• _Supplied information_:
^^^^

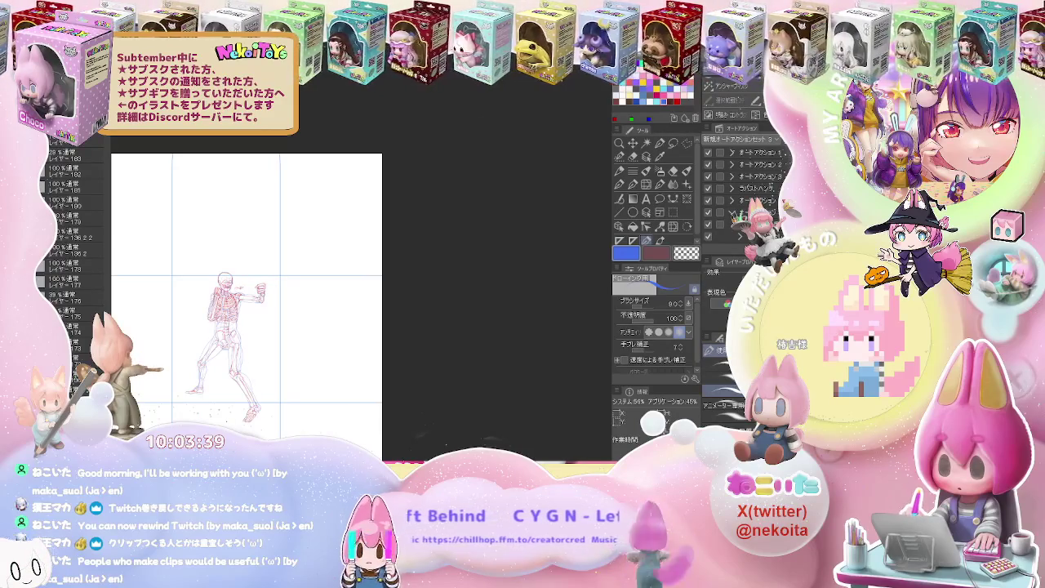
{"action": "left_click_drag", "start_coordinate": [318, 315], "coordinate": [298, 280]}
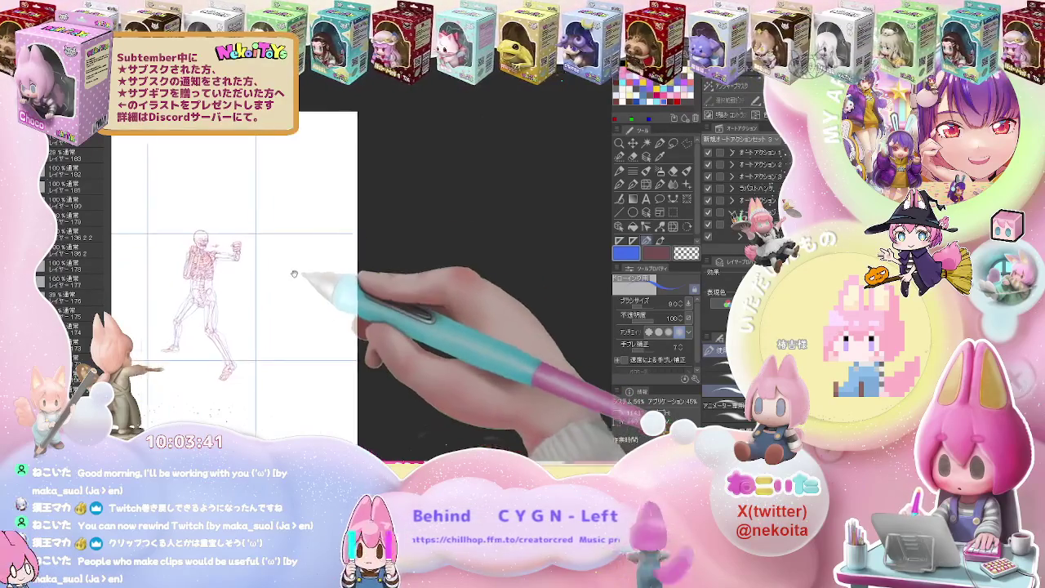
Set the pen colour to black and sketch the figure's outstretched arm.
{"action": "scroll", "coordinate": [298, 279], "scroll_direction": "up", "scroll_amount": 5}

^^^^

• _Action item_: Omitting all pictures, set the listing down exactly.

• _Written answer_:
{"action": "left_click_drag", "start_coordinate": [318, 315], "coordinate": [298, 280]}
Set the pen colour to black and sketch the figure's outstretched arm.
{"action": "scroll", "coordinate": [298, 279], "scroll_direction": "up", "scroll_amount": 5}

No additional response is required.